#### ACTIVITY:
Reproduce all of the material below word for word, keeping every line as it is.

#### PROVIDED RECORDS:
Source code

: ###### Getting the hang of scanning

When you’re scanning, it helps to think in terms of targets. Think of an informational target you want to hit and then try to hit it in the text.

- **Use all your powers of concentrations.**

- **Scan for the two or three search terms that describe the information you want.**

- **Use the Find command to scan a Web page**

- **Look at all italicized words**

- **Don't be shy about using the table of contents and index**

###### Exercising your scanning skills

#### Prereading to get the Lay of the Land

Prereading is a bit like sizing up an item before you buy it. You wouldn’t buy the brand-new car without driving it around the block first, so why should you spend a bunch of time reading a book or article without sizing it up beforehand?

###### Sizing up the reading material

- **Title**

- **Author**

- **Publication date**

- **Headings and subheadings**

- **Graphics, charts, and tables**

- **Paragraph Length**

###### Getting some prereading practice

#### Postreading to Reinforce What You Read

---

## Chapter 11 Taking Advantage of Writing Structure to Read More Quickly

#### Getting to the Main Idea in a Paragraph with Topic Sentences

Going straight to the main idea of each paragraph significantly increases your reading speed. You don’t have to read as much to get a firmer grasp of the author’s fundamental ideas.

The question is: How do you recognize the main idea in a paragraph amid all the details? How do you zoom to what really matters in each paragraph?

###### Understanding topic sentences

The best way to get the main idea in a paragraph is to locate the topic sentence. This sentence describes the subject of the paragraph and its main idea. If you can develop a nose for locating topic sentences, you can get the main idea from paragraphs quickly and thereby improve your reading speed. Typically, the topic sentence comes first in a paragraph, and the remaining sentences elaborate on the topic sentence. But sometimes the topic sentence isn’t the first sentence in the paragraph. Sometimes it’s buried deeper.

#### OUTPUT BELOW:
Source code

: ###### Getting the hang of scanning

When you’re scanning, it helps to think in terms of targets. Think of an informational target you want to hit and then try to hit it in the text.

- **Use all your powers of concentrations.**

- **Scan for the two or three search terms that describe the information you want.**

- **Use the Find command to scan a Web page**

- **Look at all italicized words**

- **Don't be shy about using the table of contents and index**

###### Exercising your scanning skills

#### Prereading to get the Lay of the Land

Prereading is a bit like sizing up an item before you buy it. You wouldn’t buy the brand-new car without driving it around the block first, so why should you spend a bunch of time reading a book or article without sizing it up beforehand?

###### Sizing up the reading material

- **Title**

- **Author**

- **Publication date**

- **Headings and subheadings**

- **Graphics, charts, and tables**

- **Paragraph Length**

###### Getting some prereading practice

#### Postreading to Reinforce What You Read

---

## Chapter 11 Taking Advantage of Writing Structure to Read More Quickly

#### Getting to the Main Idea in a Paragraph with Topic Sentences

Going straight to the main idea of each paragraph significantly increases your reading speed. You don’t have to read as much to get a firmer grasp of the author’s fundamental ideas.

The question is: How do you recognize the main idea in a paragraph amid all the details? How do you zoom to what really matters in each paragraph?

###### Understanding topic sentences

The best way to get the main idea in a paragraph is to locate the topic sentence. This sentence describes the subject of the paragraph and its main idea. If you can develop a nose for locating topic sentences, you can get the main idea from paragraphs quickly and thereby improve your reading speed. Typically, the topic sentence comes first in a paragraph, and the remaining sentences elaborate on the topic sentence. But sometimes the topic sentence isn’t the first sentence in the paragraph. Sometimes it’s buried deeper.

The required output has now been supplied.